- _Task details_:
Write what comes next in the blog post about backyard horse breeders, picking up after its final sentence.

[START Selected text]

Sunday, October 30, 2011

Backyard Horse Breeders: A Craigslist Example

We're back to Backyard Horse Breeders again. I browse Craigslist every morning over my breakfast cereal, and while it's nice to window-shop, it also sucks to run across people who just shouldn't be breeding horses.

First of all, I think there's nothing wrong with breeding to get one or two foals for yourself. Someday, I might even breed my mare Annie, despite her conformational flaws, because she is so special to me that I'd love to raise, train and keep a foal from her. As long as you're in a position to provide a good, life-long home for any foal you bring into the world, and you are dedicated to doing so, go right ahead! (Provided, of course, that you're not deluding yourself about your actual ability to afford to keep, raise and train said foal.)

However, don't create a foal believing you'll make a profit.

[END Selected text]
[START Dataset rows]

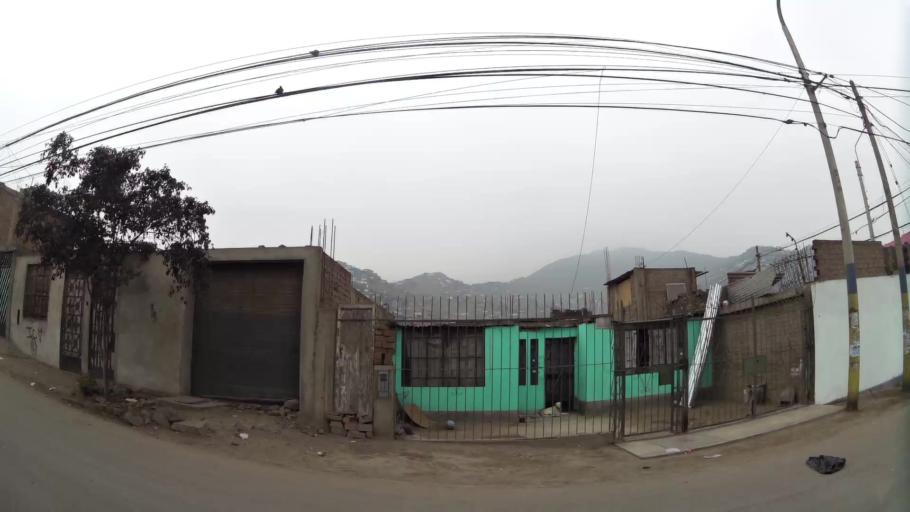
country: PE
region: Lima
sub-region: Lima
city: Urb. Santo Domingo
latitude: -11.9400
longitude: -76.9716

[END Dataset rows]

- _Answer to this task_:
The true cost of stud fee + proper vet care for a pregnant mare + raising the foal right means that, unless you are producing a truly well-conformed, registered horse from a popular breed or bloodline, you might possibly break even when you sell the foal-- but I doubt it.

Don't create a foal just to have CUTE BABY, or because you want your kids to witness "the miracle of birth." It's wrong to bring another life into the world just for the dubious educational benefit (especially since we the internet and educational videos for that), or because you want a cute toy.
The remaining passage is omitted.